§ **WORK TO COMPLETE**
Look through the material below and report every line that includes "weight".

§ **RECORDS PROVIDED**
....................

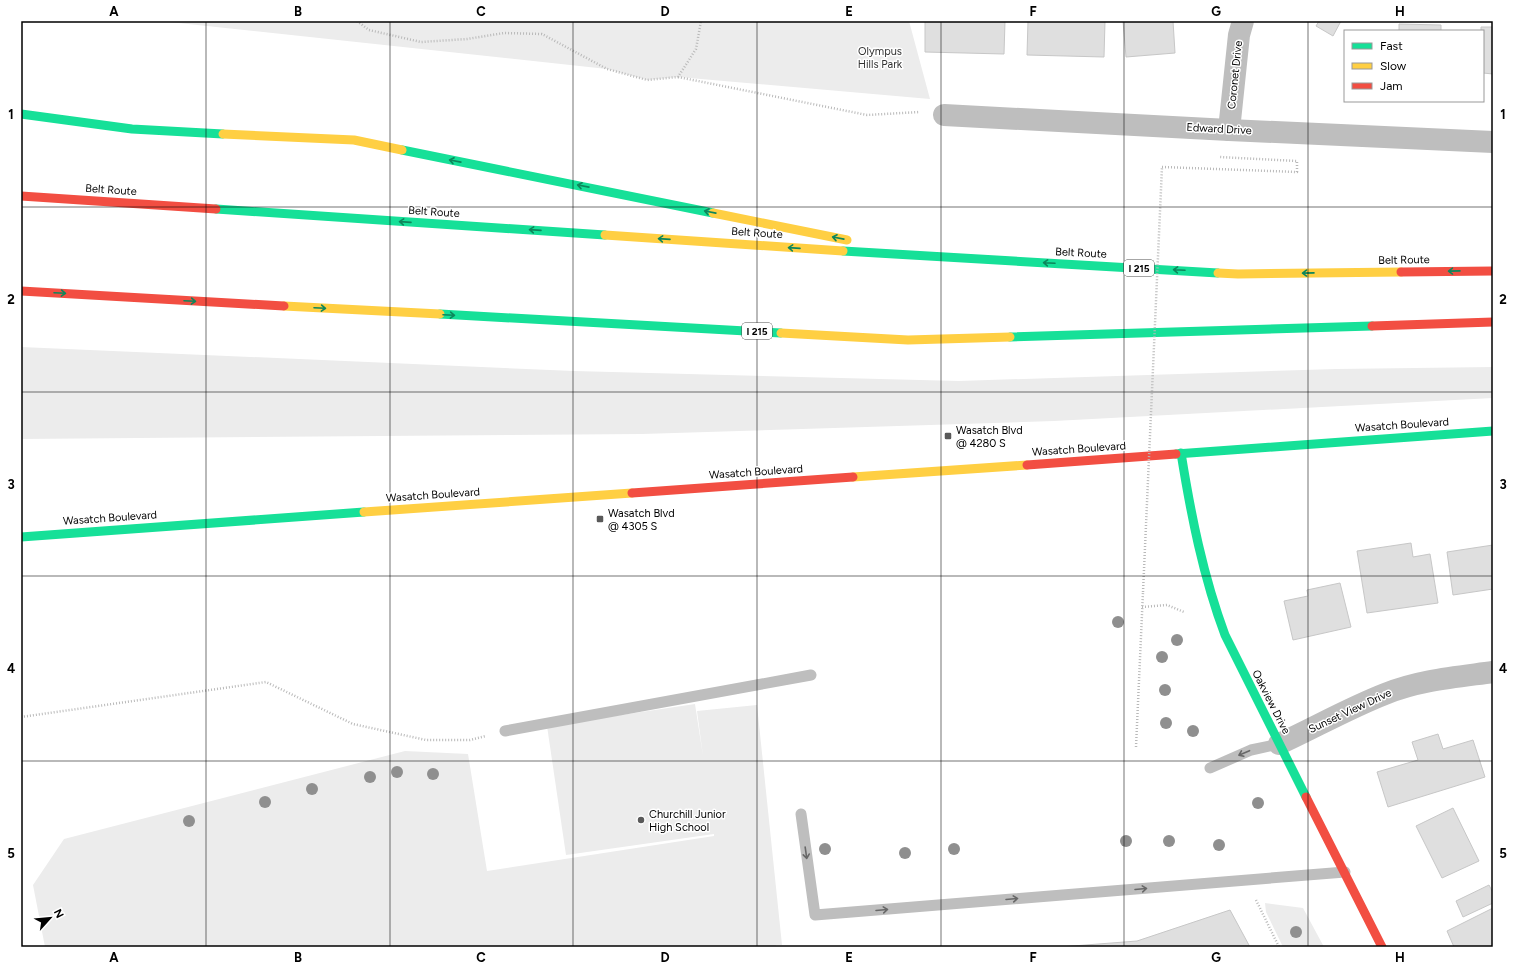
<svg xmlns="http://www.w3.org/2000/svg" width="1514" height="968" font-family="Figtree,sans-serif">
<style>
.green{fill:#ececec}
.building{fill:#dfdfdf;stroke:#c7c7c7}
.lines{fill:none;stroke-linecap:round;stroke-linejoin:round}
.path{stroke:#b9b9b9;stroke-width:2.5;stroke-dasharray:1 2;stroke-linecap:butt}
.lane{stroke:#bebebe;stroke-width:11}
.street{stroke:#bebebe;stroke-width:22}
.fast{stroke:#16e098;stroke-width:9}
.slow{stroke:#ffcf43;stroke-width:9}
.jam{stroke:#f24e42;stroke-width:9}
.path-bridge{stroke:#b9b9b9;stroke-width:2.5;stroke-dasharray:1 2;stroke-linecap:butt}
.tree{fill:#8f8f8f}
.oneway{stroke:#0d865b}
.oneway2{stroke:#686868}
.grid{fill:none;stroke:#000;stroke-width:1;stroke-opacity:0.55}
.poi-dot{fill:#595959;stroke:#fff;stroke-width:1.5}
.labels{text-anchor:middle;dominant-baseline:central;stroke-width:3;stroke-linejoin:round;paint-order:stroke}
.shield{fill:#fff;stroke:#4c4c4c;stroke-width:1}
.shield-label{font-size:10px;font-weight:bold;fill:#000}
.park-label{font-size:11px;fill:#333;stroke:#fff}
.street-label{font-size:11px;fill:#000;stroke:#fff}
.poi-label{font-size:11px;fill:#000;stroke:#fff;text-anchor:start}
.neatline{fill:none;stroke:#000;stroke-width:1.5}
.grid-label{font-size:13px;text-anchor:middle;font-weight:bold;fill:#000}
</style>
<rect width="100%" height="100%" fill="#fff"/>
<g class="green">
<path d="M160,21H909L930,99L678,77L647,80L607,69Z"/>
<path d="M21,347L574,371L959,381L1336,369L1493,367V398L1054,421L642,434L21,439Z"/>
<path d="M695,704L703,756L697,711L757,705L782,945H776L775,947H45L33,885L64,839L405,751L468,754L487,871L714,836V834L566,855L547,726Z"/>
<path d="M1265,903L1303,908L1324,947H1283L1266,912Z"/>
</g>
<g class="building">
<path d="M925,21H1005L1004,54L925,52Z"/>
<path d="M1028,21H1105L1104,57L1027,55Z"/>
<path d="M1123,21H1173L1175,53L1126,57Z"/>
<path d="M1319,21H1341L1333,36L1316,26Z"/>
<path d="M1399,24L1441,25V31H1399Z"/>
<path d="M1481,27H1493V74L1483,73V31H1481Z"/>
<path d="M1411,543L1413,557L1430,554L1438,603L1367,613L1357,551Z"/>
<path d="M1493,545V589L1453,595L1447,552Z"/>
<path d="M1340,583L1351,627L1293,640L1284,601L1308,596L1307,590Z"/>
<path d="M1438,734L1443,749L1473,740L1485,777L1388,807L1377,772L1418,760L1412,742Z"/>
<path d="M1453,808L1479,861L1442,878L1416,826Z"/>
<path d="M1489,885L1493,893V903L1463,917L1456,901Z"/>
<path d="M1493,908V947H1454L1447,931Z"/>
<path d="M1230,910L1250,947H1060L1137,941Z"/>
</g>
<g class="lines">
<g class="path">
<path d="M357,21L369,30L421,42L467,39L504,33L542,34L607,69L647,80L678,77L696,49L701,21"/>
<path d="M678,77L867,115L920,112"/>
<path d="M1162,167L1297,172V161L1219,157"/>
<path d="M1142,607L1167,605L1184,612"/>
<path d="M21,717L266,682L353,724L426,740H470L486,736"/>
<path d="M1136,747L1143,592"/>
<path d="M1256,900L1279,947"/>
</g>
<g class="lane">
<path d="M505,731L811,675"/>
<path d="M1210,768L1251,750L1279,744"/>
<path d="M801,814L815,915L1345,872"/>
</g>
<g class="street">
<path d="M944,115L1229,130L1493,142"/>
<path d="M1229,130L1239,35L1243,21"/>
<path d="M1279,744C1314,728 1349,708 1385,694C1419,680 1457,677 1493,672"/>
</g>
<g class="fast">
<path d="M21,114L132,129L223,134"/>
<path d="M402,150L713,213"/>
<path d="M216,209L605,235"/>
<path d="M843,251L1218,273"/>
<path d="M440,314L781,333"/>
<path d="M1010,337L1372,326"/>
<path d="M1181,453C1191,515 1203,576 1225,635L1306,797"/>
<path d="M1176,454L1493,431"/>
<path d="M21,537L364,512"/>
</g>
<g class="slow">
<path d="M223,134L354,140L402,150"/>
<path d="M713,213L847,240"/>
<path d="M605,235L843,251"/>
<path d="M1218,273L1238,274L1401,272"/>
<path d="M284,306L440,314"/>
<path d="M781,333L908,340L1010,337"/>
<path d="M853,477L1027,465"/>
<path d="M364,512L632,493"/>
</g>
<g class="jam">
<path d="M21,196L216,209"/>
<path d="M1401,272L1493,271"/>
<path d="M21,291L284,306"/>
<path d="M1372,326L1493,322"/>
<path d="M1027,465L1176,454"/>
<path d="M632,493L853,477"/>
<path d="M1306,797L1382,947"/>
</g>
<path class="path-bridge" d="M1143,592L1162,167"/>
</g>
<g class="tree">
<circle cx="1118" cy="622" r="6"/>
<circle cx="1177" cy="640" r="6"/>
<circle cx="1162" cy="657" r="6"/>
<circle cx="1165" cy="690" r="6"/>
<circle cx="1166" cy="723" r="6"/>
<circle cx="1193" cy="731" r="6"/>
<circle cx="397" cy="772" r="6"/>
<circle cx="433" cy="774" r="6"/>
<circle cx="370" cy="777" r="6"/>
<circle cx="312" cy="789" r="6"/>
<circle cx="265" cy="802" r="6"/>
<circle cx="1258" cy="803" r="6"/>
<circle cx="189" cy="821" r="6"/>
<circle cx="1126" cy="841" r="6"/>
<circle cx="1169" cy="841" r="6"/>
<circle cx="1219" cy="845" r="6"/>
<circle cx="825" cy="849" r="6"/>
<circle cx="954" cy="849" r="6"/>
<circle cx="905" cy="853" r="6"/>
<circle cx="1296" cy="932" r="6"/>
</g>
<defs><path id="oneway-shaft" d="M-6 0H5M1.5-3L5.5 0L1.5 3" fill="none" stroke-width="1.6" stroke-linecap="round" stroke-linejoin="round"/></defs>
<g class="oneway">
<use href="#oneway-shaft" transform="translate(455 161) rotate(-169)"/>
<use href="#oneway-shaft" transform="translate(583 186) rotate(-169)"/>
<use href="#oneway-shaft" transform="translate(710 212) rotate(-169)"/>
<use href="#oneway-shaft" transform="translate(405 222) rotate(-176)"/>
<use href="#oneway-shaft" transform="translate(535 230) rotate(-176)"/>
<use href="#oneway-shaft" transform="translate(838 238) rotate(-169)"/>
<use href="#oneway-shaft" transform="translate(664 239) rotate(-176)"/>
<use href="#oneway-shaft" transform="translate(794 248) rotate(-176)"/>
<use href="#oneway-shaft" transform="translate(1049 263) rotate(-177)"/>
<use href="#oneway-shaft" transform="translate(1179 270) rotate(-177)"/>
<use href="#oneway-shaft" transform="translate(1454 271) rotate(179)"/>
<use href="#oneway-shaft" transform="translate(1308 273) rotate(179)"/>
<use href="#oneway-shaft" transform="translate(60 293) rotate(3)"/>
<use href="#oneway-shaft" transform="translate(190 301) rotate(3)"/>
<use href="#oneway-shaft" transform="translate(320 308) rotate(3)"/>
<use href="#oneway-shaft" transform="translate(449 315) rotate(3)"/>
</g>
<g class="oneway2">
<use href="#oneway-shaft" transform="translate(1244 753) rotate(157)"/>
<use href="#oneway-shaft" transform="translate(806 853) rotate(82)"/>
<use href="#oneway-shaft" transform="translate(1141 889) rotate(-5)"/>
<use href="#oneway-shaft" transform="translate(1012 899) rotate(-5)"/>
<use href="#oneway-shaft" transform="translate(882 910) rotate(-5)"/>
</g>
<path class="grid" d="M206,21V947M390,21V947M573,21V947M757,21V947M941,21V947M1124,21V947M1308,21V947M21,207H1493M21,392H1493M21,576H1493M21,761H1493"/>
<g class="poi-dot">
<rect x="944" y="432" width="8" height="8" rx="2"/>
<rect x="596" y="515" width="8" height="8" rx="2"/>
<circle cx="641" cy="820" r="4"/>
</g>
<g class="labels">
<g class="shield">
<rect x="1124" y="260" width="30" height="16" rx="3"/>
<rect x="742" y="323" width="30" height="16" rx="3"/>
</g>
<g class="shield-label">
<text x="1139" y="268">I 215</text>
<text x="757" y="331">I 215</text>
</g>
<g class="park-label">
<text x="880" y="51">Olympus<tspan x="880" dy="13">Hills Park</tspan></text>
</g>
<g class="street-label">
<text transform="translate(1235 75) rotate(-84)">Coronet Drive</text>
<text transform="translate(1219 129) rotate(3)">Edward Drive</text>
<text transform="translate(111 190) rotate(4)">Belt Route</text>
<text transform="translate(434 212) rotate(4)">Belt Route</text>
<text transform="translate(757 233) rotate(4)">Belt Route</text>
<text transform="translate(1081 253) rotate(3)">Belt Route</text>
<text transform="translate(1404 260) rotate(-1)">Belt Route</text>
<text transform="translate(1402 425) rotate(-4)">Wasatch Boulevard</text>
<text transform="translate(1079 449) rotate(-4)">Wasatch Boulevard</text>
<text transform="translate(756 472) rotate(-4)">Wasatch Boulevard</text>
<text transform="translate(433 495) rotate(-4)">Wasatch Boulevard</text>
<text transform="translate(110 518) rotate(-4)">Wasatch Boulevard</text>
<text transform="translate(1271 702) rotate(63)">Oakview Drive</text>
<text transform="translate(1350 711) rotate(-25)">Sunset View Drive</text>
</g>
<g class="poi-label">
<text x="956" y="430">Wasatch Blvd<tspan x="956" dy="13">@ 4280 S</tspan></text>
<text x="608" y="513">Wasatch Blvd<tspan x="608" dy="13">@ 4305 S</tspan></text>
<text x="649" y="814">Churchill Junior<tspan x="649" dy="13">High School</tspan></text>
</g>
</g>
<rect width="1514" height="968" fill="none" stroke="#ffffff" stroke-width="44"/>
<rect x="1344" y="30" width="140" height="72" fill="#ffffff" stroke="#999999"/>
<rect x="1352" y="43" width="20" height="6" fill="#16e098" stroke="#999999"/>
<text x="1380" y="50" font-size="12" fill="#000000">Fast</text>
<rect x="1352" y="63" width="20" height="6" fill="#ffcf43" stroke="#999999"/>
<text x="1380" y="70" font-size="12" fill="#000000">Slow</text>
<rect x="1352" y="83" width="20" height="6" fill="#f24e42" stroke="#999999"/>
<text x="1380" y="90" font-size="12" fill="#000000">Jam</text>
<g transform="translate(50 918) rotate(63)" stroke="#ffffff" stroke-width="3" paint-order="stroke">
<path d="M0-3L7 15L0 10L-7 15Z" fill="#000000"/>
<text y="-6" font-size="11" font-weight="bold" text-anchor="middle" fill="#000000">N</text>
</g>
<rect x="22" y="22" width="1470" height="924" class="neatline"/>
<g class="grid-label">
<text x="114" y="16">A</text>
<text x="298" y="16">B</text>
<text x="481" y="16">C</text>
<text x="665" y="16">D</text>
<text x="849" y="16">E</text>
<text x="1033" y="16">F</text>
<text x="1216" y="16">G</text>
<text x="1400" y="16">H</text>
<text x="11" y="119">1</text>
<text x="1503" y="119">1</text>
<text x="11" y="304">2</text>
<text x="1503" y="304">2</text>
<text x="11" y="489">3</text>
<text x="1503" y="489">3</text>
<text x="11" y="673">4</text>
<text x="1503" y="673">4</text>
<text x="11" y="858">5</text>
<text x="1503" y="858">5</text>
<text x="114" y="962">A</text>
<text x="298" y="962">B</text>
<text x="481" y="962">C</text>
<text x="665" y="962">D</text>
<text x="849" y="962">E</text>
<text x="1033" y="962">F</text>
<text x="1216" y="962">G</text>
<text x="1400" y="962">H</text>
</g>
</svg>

....................

§ **COMPLETED TASK**
.shield-label{font-size:10px;font-weight:bold;fill:#000}
.grid-label{font-size:13px;text-anchor:middle;font-weight:bold;fill:#000}
<text y="-6" font-size="11" font-weight="bold" text-anchor="middle" fill="#000000">N</text>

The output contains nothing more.